| Task statement |
Copy the lines below word for word, skipping any image.

Source data
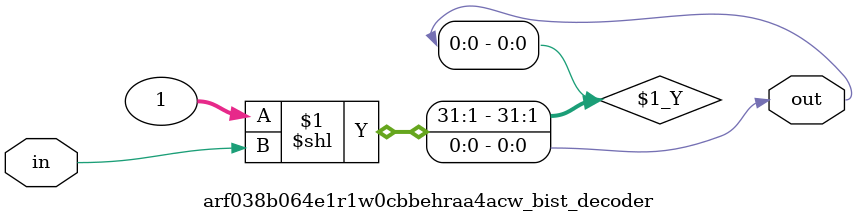
<source format=sv>

`ifndef ARF038B064E1R1W0CBBEHRAA4ACW_BIST_DECODER_SV
`define ARF038B064E1R1W0CBBEHRAA4ACW_BIST_DECODER_SV

module arf038b064e1r1w0cbbehraa4acw_bist_decoder # (
  parameter IN_WIDTH  = 1,
  parameter OUT_WIDTH = 1
)
(
  input  logic [IN_WIDTH-1:0]  in,
  output logic [OUT_WIDTH-1:0] out
);
  
  assign out = 'b1 << in;

endmodule // arf038b064e1r1w0cbbehraa4acw_bist_decoder

`endif // ARF038B064E1R1W0CBBEHRAA4ACW_BIST_DECODER_SV
</source>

| Response area |
<source format=sv>

`ifndef ARF038B064E1R1W0CBBEHRAA4ACW_BIST_DECODER_SV
`define ARF038B064E1R1W0CBBEHRAA4ACW_BIST_DECODER_SV

module arf038b064e1r1w0cbbehraa4acw_bist_decoder # (
  parameter IN_WIDTH  = 1,
  parameter OUT_WIDTH = 1
)
(
  input  logic [IN_WIDTH-1:0]  in,
  output logic [OUT_WIDTH-1:0] out
);
  
  assign out = 'b1 << in;

endmodule // arf038b064e1r1w0cbbehraa4acw_bist_decoder

`endif // ARF038B064E1R1W0CBBEHRAA4ACW_BIST_DECODER_SV
</source>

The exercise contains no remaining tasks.